ASSIGNMENT: Nothing but the lines below from the one containing "laptop computer: none" through the one containing "mug: none [107,257,134,288]" should appear in the answer, exact and without pictures.

THE DATA:

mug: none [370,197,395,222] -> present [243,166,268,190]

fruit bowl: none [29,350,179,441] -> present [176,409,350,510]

--

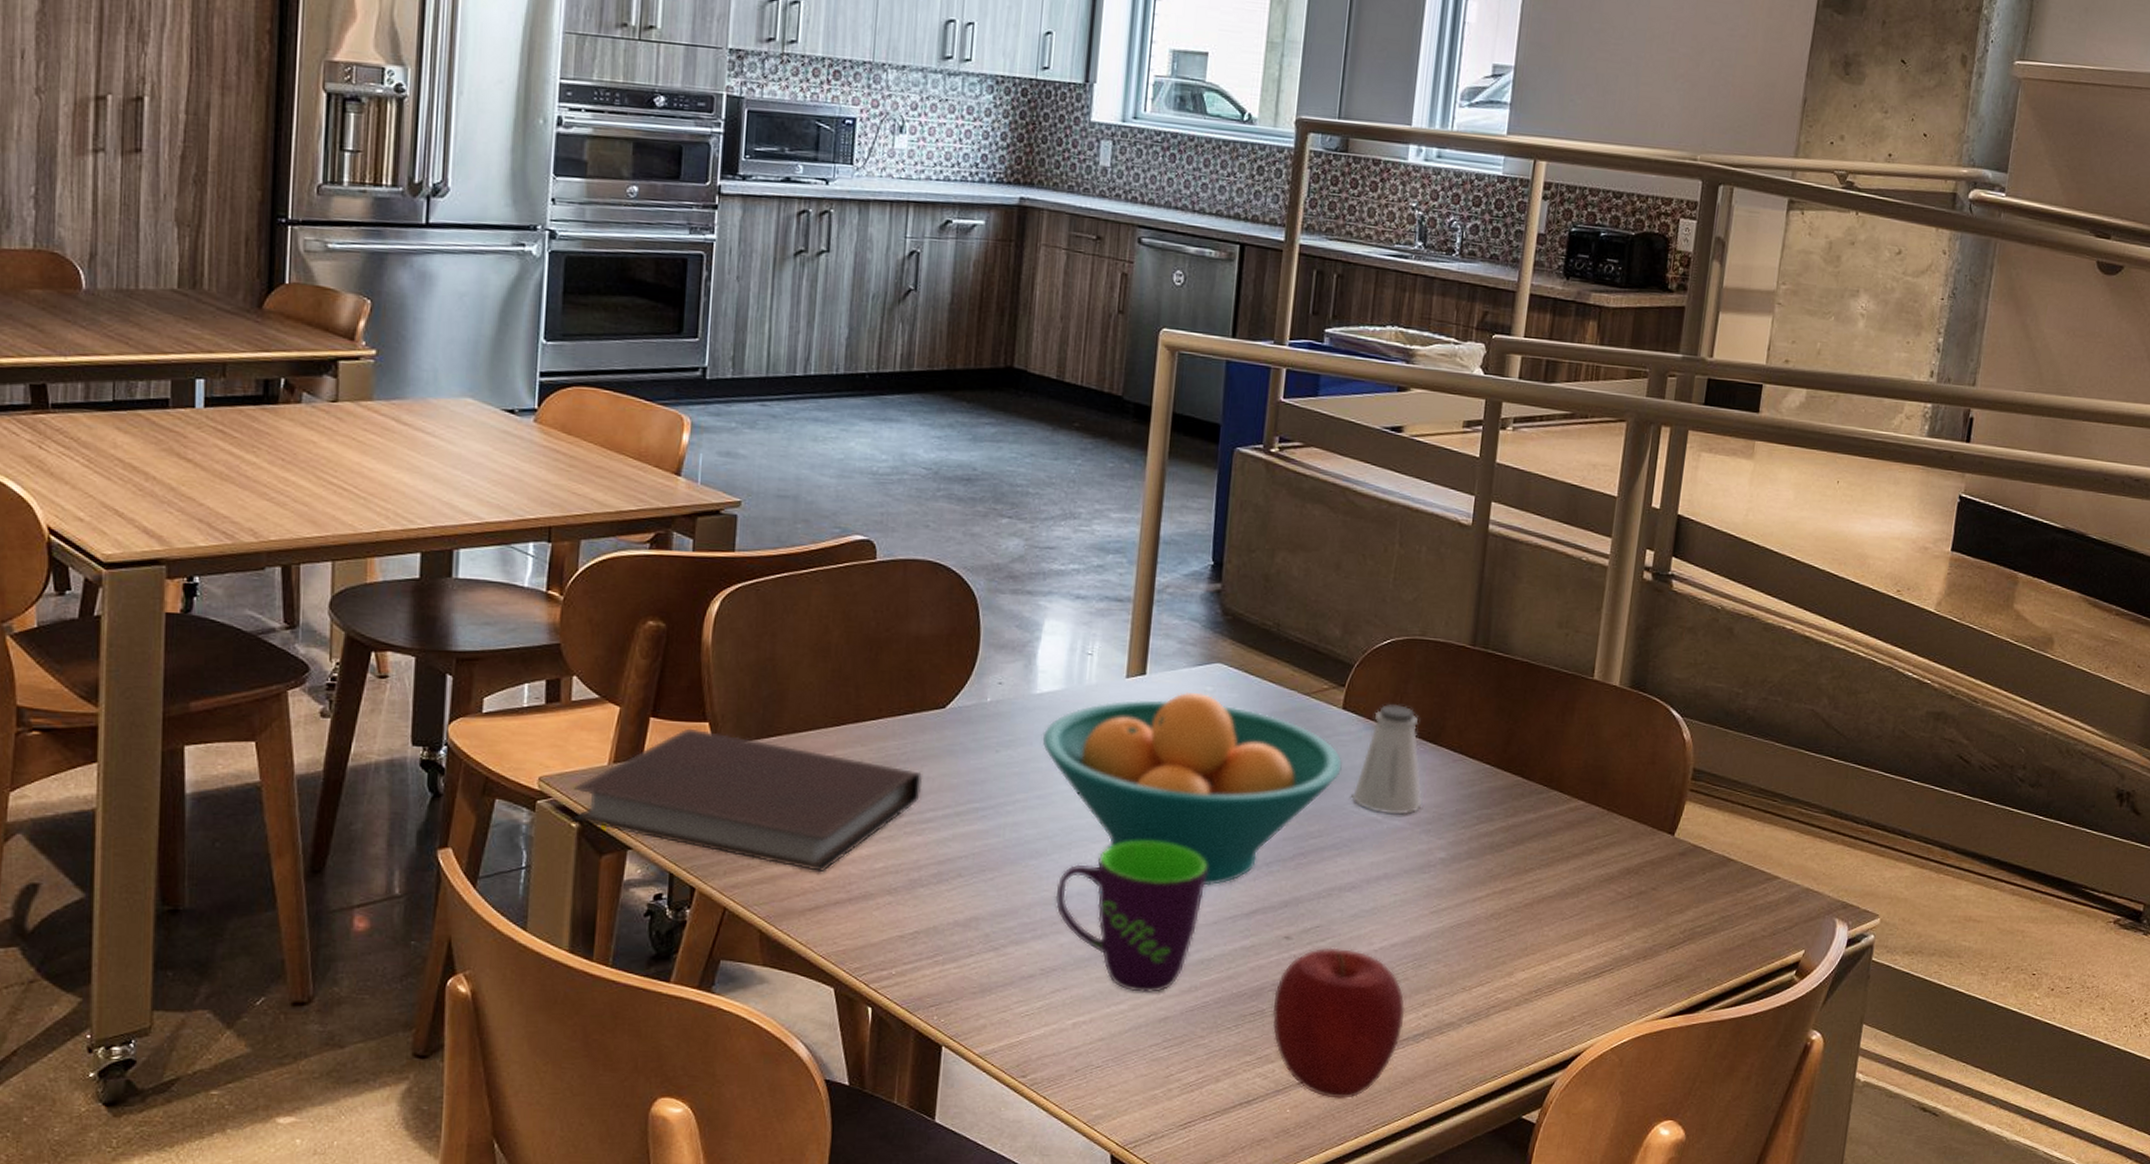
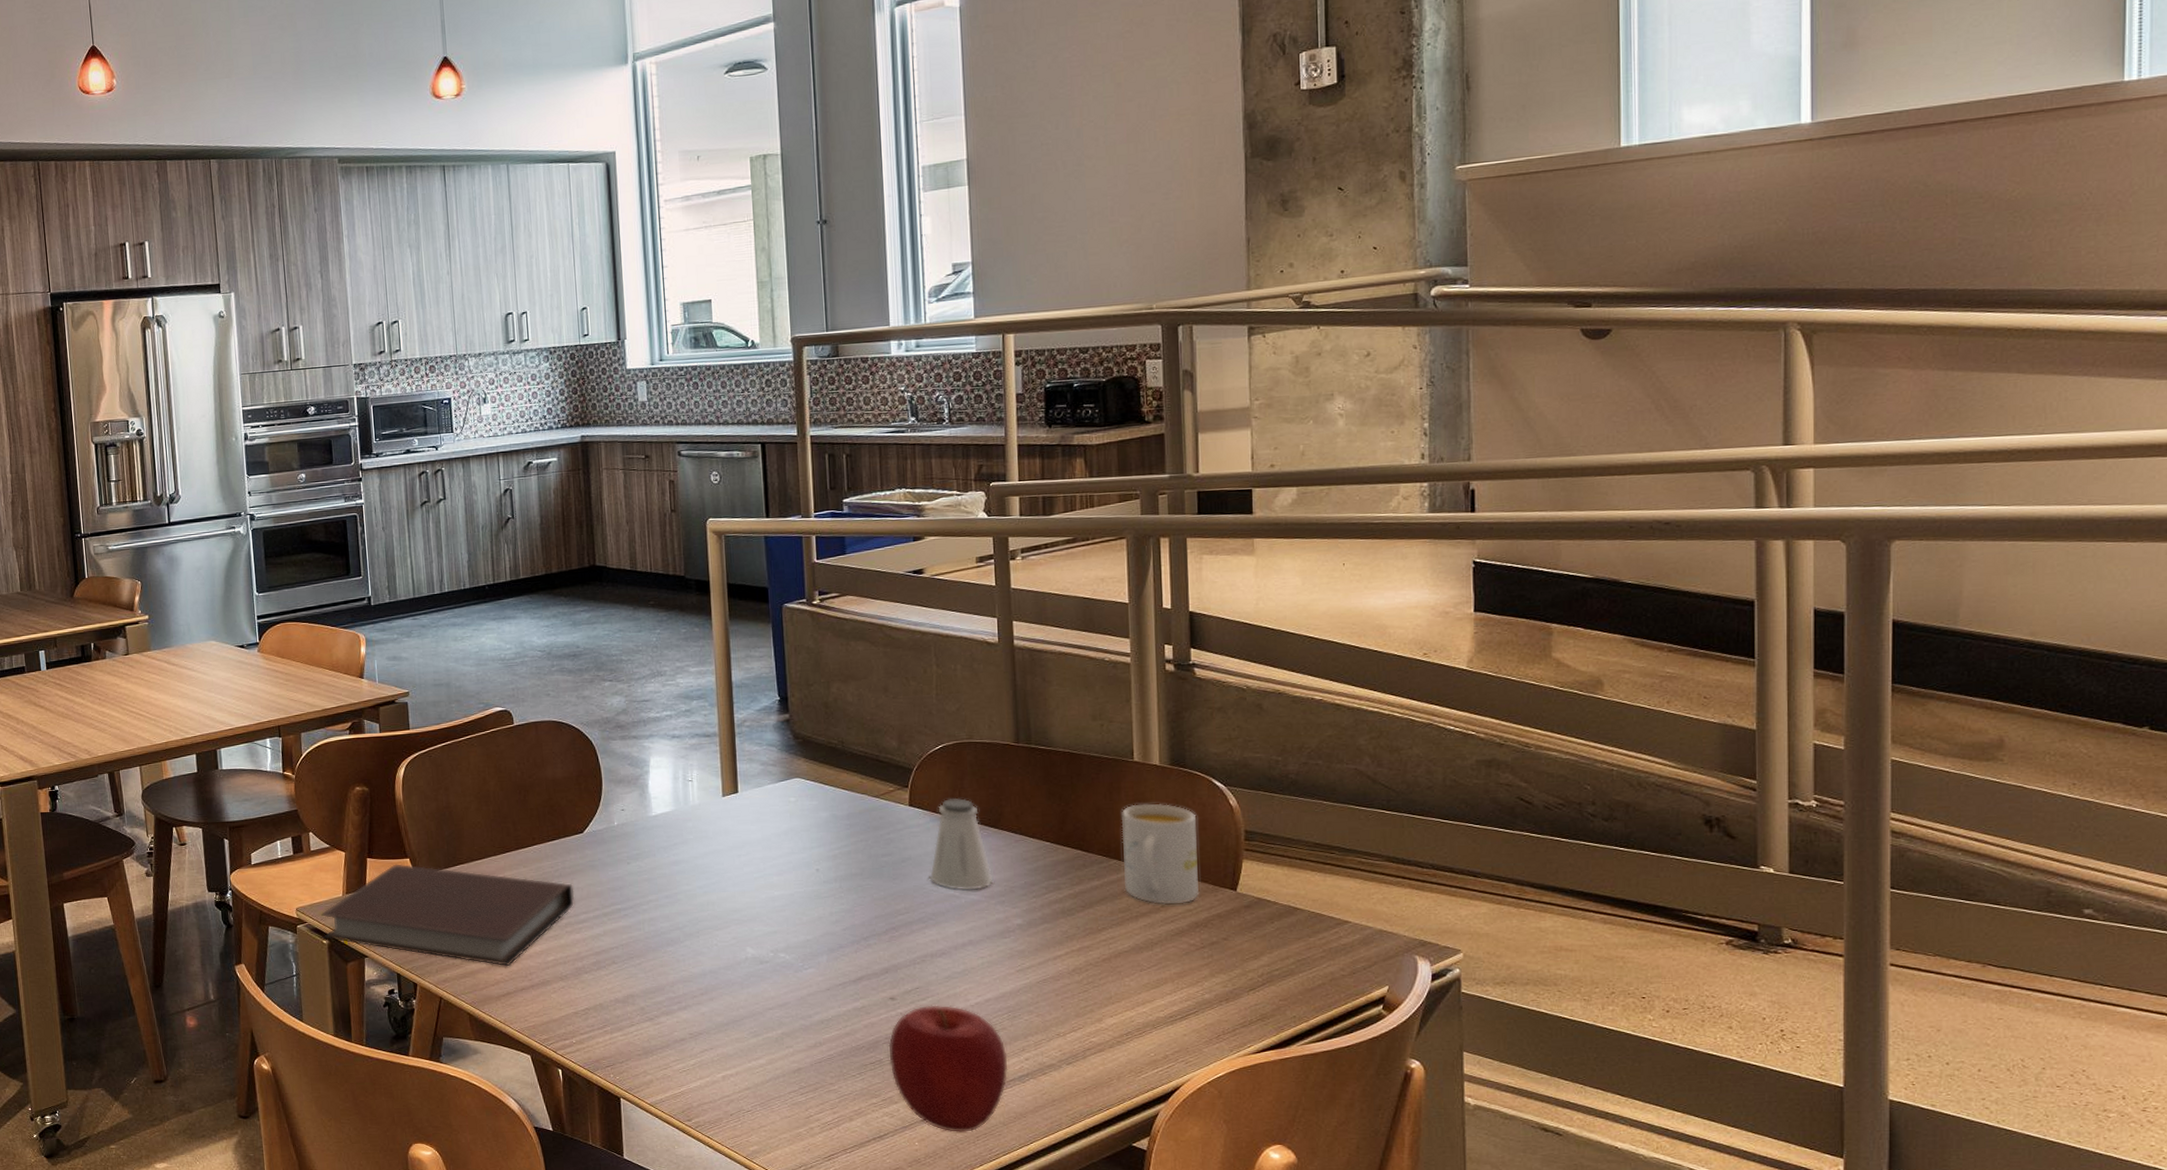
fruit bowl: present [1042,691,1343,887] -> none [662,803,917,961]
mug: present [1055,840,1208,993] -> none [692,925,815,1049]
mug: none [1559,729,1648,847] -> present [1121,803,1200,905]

---

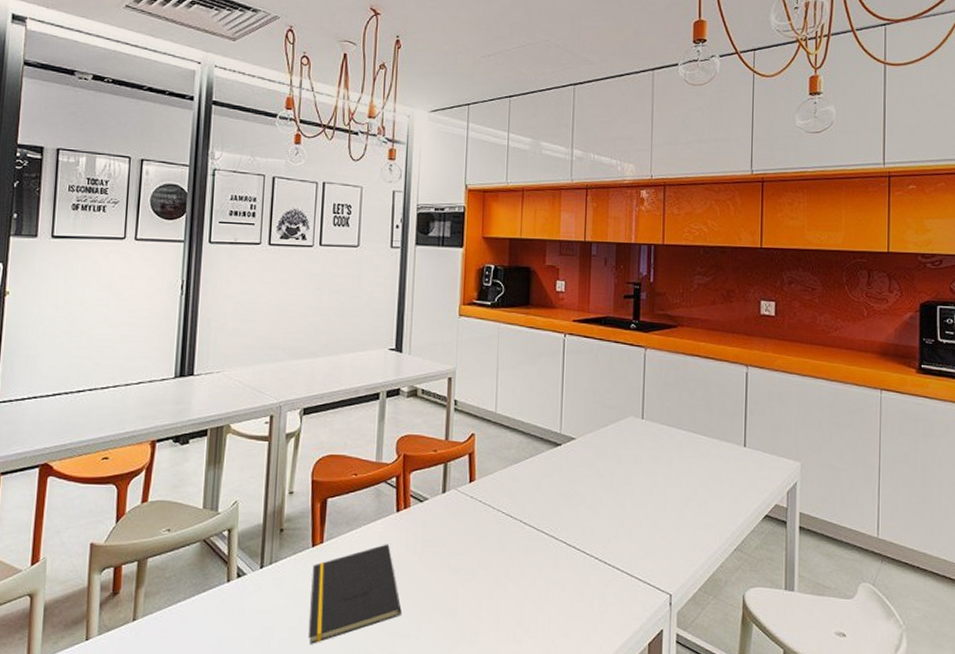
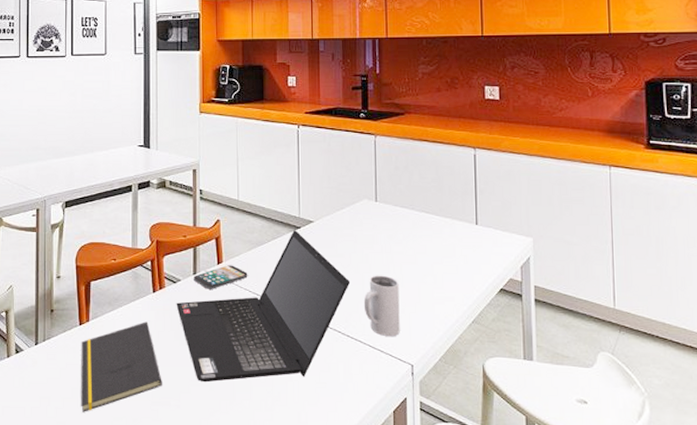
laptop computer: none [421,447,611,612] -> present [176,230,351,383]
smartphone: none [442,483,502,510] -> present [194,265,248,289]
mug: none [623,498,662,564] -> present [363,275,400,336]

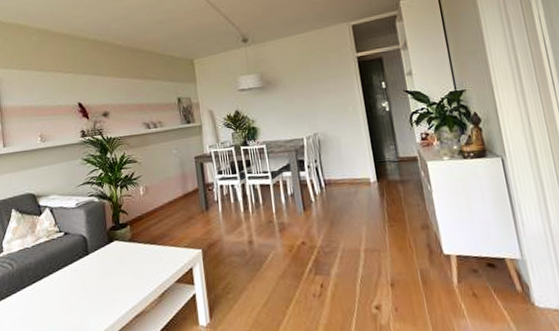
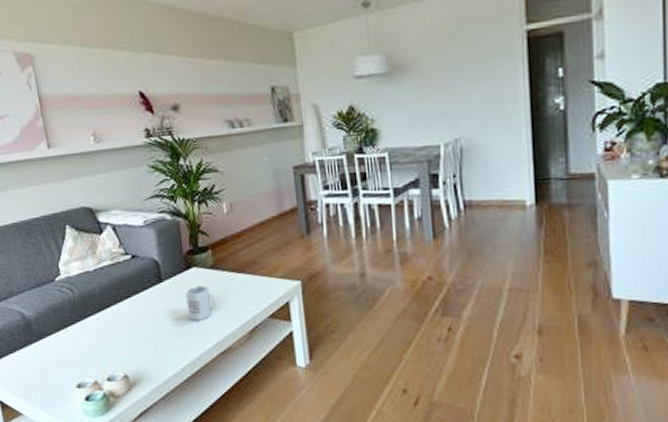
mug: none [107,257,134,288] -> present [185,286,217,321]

RESULT OF THIS TASK:
laptop computer: none [421,447,611,612] -> present [176,230,351,383]
smartphone: none [442,483,502,510] -> present [194,265,248,289]
mug: none [623,498,662,564] -> present [363,275,400,336]

mug: none [107,257,134,288] -> present [185,286,217,321]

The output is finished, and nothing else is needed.